→ **PROVIDED INFORMATION**:
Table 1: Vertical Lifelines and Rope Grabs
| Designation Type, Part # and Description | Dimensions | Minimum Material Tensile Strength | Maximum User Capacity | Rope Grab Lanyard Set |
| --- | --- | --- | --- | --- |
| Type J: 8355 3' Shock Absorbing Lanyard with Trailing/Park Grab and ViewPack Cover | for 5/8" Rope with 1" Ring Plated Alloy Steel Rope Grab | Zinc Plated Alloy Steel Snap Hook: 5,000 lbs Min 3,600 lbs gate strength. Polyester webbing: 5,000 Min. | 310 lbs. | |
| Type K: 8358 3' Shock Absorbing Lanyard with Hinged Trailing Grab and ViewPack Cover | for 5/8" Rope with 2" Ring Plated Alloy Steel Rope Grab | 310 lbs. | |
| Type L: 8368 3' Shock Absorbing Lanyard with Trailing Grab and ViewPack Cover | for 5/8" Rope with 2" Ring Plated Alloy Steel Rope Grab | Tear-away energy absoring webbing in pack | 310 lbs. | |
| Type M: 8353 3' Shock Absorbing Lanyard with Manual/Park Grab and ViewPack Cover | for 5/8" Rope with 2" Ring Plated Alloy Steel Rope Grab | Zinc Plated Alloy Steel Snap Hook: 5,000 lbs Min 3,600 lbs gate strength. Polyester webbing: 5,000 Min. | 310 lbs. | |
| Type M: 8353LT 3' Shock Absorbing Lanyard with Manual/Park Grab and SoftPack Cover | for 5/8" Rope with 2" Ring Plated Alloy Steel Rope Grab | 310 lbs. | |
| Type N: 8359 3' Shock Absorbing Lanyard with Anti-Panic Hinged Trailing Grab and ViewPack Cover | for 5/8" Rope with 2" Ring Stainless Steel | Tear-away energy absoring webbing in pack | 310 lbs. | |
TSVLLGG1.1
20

→ **WHAT YOU HAVE TO DO**:
Only the lines from the one containing "Type N: 8359" through the end of the records above belong in the output, each exactly as it stands, both ends included.

→ **RESULT BELOW**:
| Type N: 8359 3' Shock Absorbing Lanyard with Anti-Panic Hinged Trailing Grab and ViewPack Cover | for 5/8" Rope with 2" Ring Stainless Steel | Tear-away energy absoring webbing in pack | 310 lbs. | |
TSVLLGG1.1
20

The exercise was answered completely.